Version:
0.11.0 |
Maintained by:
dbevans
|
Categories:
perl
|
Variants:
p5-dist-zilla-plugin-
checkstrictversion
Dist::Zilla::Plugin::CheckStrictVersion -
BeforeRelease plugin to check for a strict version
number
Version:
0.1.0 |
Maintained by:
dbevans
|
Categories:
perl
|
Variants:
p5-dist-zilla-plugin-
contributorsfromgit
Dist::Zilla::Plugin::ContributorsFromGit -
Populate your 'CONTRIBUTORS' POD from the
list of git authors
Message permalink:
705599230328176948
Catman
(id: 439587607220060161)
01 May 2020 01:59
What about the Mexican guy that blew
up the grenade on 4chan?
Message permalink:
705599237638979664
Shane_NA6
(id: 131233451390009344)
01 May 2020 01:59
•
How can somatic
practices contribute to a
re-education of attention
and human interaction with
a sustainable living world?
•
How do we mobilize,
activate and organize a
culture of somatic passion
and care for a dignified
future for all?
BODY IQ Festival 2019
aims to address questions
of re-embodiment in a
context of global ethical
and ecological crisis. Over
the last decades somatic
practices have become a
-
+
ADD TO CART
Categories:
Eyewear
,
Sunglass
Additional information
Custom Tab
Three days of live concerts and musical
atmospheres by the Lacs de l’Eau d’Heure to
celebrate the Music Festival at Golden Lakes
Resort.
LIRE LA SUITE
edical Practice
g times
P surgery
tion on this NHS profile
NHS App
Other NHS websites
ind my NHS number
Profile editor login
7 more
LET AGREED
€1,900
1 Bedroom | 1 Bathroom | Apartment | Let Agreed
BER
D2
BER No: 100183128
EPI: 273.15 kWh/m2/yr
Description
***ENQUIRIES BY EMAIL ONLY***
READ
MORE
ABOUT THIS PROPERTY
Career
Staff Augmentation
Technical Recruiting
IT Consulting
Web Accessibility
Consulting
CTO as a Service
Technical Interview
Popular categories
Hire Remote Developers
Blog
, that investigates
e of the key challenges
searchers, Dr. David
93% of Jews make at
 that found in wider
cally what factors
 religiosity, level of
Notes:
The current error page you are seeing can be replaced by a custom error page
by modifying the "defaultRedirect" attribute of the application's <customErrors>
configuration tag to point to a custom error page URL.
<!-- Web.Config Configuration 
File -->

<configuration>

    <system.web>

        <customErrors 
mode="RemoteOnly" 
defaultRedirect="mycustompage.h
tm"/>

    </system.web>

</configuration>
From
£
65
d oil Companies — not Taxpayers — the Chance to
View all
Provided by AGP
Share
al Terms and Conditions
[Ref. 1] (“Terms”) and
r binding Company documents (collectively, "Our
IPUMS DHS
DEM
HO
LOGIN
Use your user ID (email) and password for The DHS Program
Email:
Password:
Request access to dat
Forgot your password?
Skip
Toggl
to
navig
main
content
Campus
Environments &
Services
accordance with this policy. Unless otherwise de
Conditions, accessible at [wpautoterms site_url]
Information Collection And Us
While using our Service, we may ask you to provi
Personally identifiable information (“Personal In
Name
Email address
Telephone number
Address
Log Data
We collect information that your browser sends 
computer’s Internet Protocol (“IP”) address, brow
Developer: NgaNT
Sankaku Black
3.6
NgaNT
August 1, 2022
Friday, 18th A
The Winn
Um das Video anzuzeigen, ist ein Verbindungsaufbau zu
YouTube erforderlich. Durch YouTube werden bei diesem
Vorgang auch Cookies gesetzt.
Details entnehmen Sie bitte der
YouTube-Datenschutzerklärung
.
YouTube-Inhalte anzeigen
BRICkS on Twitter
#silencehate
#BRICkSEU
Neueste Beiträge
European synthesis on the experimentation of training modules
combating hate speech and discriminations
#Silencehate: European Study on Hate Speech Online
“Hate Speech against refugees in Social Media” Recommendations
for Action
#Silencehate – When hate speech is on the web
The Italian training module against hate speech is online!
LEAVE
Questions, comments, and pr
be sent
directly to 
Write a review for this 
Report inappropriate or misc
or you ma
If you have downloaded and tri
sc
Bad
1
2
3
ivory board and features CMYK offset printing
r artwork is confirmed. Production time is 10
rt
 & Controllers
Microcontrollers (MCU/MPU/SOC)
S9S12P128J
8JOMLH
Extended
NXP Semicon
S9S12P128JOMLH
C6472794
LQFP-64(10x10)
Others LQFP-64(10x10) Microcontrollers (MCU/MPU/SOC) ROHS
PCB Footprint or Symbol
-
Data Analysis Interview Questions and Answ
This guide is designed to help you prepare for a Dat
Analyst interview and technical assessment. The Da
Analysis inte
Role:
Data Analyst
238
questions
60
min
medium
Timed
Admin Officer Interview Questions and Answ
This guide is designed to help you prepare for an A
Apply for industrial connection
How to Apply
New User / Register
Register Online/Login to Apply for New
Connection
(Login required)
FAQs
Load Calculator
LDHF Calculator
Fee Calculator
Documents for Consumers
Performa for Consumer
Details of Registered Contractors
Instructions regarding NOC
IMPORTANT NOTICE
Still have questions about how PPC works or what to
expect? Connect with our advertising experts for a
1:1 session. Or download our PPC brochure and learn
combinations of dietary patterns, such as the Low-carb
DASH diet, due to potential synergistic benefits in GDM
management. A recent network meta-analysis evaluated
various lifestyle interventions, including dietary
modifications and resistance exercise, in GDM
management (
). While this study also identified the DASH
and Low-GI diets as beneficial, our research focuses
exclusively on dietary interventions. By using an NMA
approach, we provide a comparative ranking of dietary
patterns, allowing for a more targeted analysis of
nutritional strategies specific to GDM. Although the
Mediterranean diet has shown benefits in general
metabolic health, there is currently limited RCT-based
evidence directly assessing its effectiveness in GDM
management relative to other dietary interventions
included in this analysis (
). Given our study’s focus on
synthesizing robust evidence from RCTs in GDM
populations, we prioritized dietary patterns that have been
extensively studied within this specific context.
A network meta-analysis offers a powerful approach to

# Written task:
Could you write out, exactly as they stand, only the lines above that begin at the line with "Um das Video" and stop after the line with "Neueste Beiträge"?

# Written answer:
Um das Video anzuzeigen, ist ein Verbindungsaufbau zu
YouTube erforderlich. Durch YouTube werden bei diesem
Vorgang auch Cookies gesetzt.
Details entnehmen Sie bitte der
YouTube-Datenschutzerklärung
.
YouTube-Inhalte anzeigen
BRICkS on Twitter
#silencehate
#BRICkSEU
Neueste Beiträge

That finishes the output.